3V0432.03 Problem solving: bad bugs; insensitivity to the “obvious” (3/30/79)

Problem solving: bad bugs; insensitivity to the “obvious” (3/30/79) |
One of those many times she has sat in my lap, Peggy began trying to
uncap pens. (She has seen me put the cap on firmly many times, so
that when she put them in my pockets or took them out she would not
get ink all over). she succeeded with various bic pens and today she
tackled a black (?) Flash pen. This plastic pen has a metal ring and a
pocket clip and a white/gray circle at the top of the cap on the end.
Peggy succeeded in separating the cap from the pen. I put the cap back
on to avoid our both getting covered with black ink. Peggy removed
the cap. she began then trying to replace the cap, holding the pen in
her right hand and the cap in her left.

Peggy had a lot of trouble. She managed quite well inserting the pen in
the cap hole. BUT without good alignment, the pen would not go in
very far. She pressed harder. She removed the end and tried again.
After several tries, her persistence coupled with luck to permit the pen
insertion. She repeated the action five to ten times, refining her action
so that he re-insertions were quicker and more sure than the original
process. Somehow, the pen and the cap changed hands.

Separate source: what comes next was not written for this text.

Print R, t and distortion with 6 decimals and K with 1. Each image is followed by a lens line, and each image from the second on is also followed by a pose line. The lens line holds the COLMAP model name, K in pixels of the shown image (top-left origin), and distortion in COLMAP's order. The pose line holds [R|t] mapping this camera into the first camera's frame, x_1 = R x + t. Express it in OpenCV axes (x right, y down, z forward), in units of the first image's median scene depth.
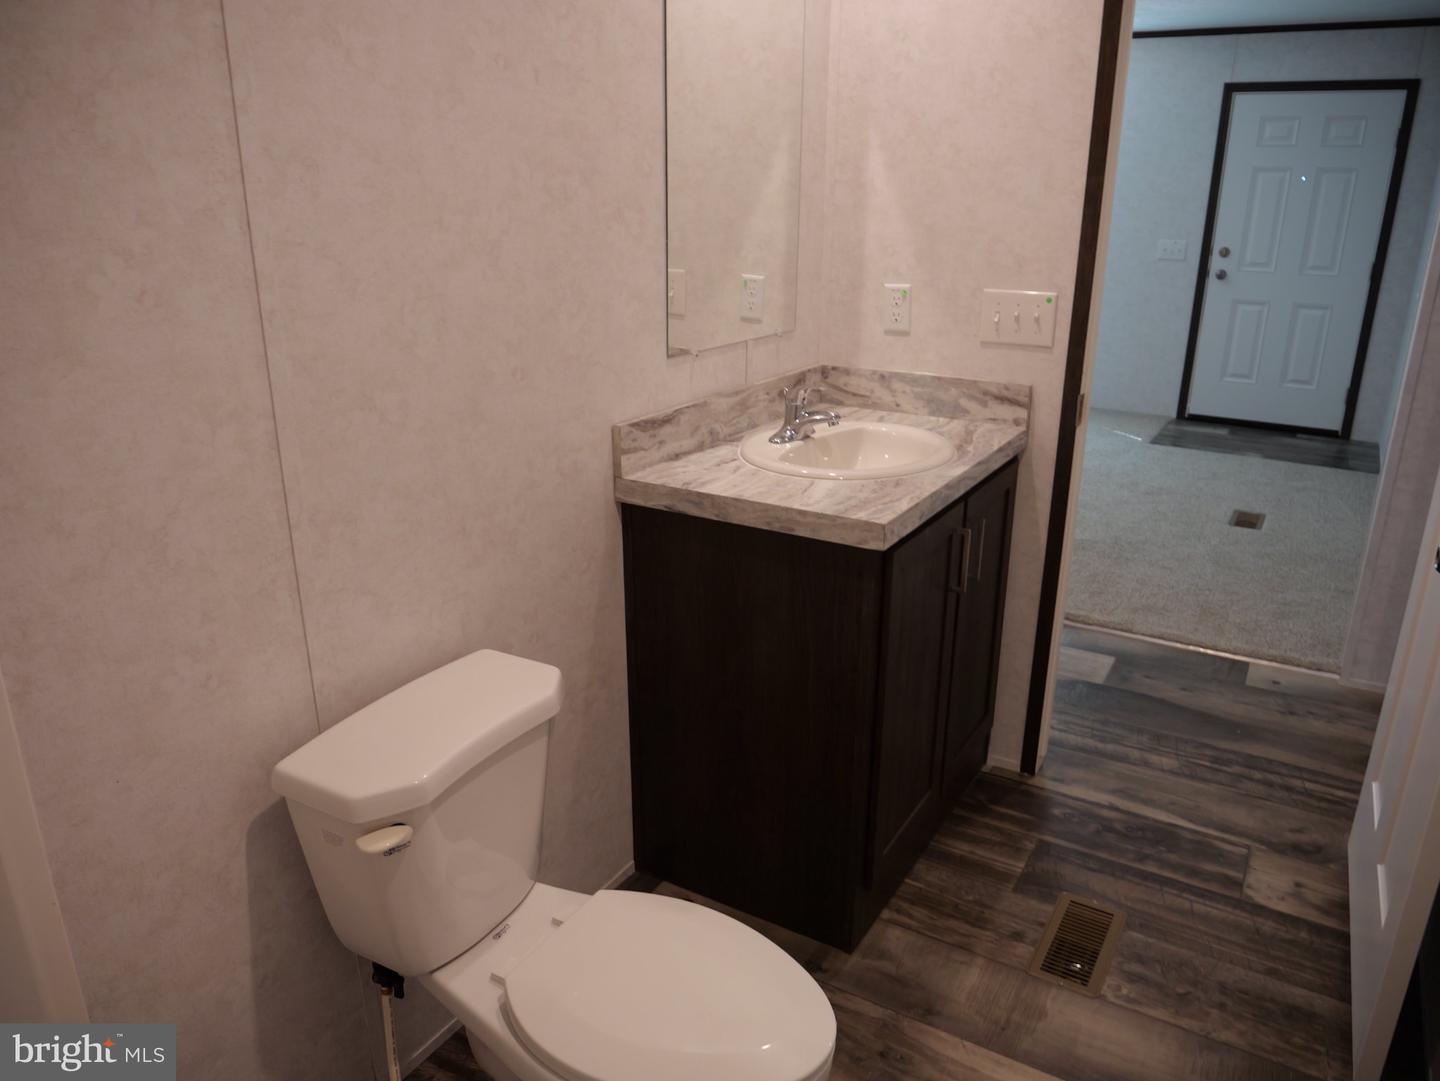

Peggy tried capping the pen with the cap in her right hand. She could
not do it. The reason is more surprising than the fact. The cap had
been turned around and she persisted in trying to insert the pen
through the white circle on the top of the cap. Can she not, does she
not distinguish a hole (whose appearance is black and round) from that
decorative circle (whose appearance is white and round)? The other
obvious common feature is that both are on the end of a cylinder.
If this is a discrimination failure, is the problem some non-salience of
color ? (Hard to believe.) Is it the complexity of three intersecting
features (being round, on a cylinder, and of different colors) ?
Perhaps it is not a discrimination failure but one of ignorance, i.e.
Peggy does not know that a covered hole prohibits insertion.